This is all heavy-handed and one-dimensional, but the introduction of the horror plotline at least holds out brief hope that the tone will shift. Haze’s colleague, Josephina (Zawe Ashton), discovers a trove of artworks in a recently deceased neighbor’s apartment. The artist, named Ventril Dease—the screenwriter was clearly on a Thomas Pynchon kick—had demanded that all of his works be destroyed upon his death. Josephina has other plans, of course. She sees marketable genius in the unremarkable canvases, which, frankly, hypnotize everyone who glances at them. “Visionary,” Vandewalt declares. “Mesmeric.” Josephina is practically hyperventilating: “Do you think there’s a market?” “Massive,” the critic pronounces.

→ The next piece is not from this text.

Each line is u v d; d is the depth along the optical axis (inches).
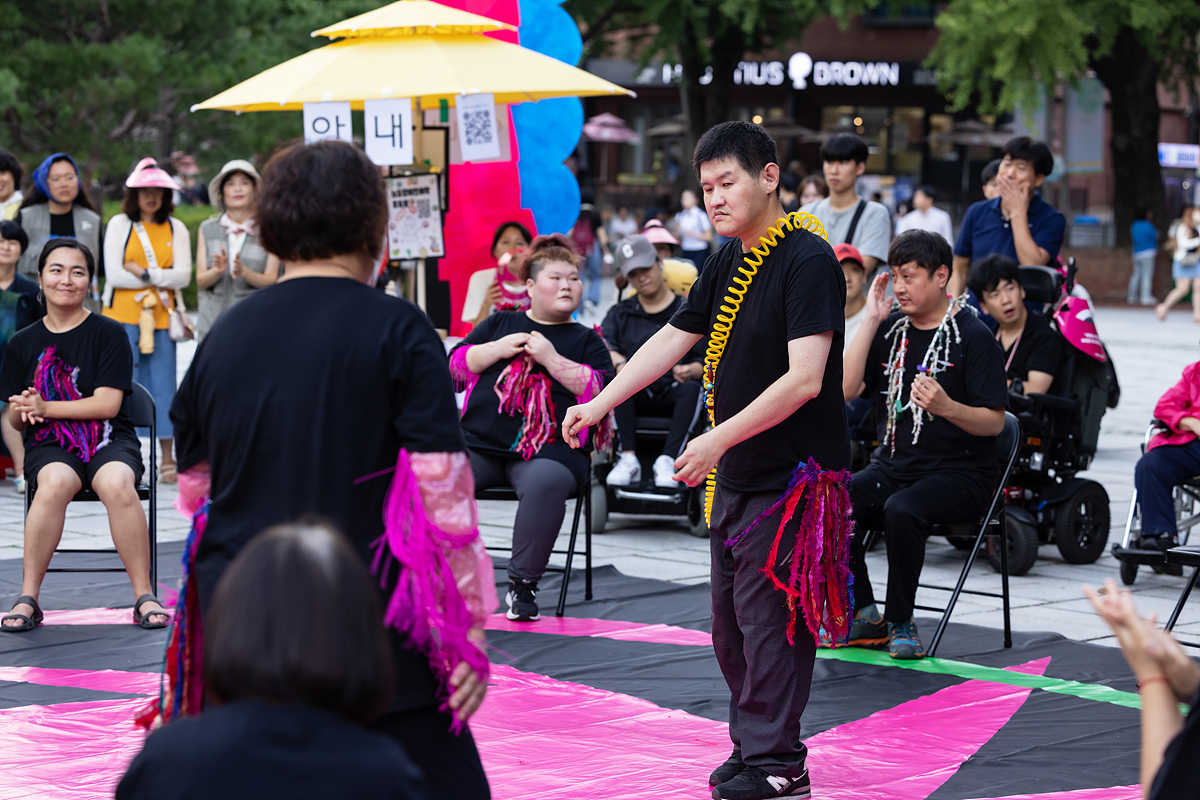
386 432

If you haven’t guessed yet, these are no ordinary paintings—they’re haunted paintings. Collectors go apeshit over them after a blockbuster debut at Rhodora Haze’s gallery. Everyone is happily making money off the morally questionable ordeal…until people start dying, one by one. (Oh, and an expert analysis of Dease’s works uncovers the fact that they were painted using—wait for it—human blood.)

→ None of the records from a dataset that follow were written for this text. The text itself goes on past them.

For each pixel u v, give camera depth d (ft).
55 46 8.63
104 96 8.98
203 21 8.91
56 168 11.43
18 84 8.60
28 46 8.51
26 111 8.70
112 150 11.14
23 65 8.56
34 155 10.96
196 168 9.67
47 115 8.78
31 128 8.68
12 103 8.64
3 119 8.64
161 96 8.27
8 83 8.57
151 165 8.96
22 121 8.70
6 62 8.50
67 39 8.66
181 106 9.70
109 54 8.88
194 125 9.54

It’s here that Velvet Buzzsaw evolves into something akin to Final Destination: Art World Edition, but with less inventive dispatchings. A young gallerist ends up murdered by Dease’s vile spirit, hung by his own florid necktie. Gretchen sticks her arm into Sphere only to find that it’s become a high-end wood chipper. An art handler transporting some Dease pieces to a storage facility drives off the road, crashing into an eerie and abandoned gas station with an unsubtle name: Humble. Despite the carnage, Vandewalt remains above the fray, for a little while. At the funeral for one of Dease’s victims, he snarkily critiques the music and the color of the coffin. (“That’s my job,” he shrugs. “I’m selective.”) But he’s ultimately fated to die, as is practically every other cardboard character.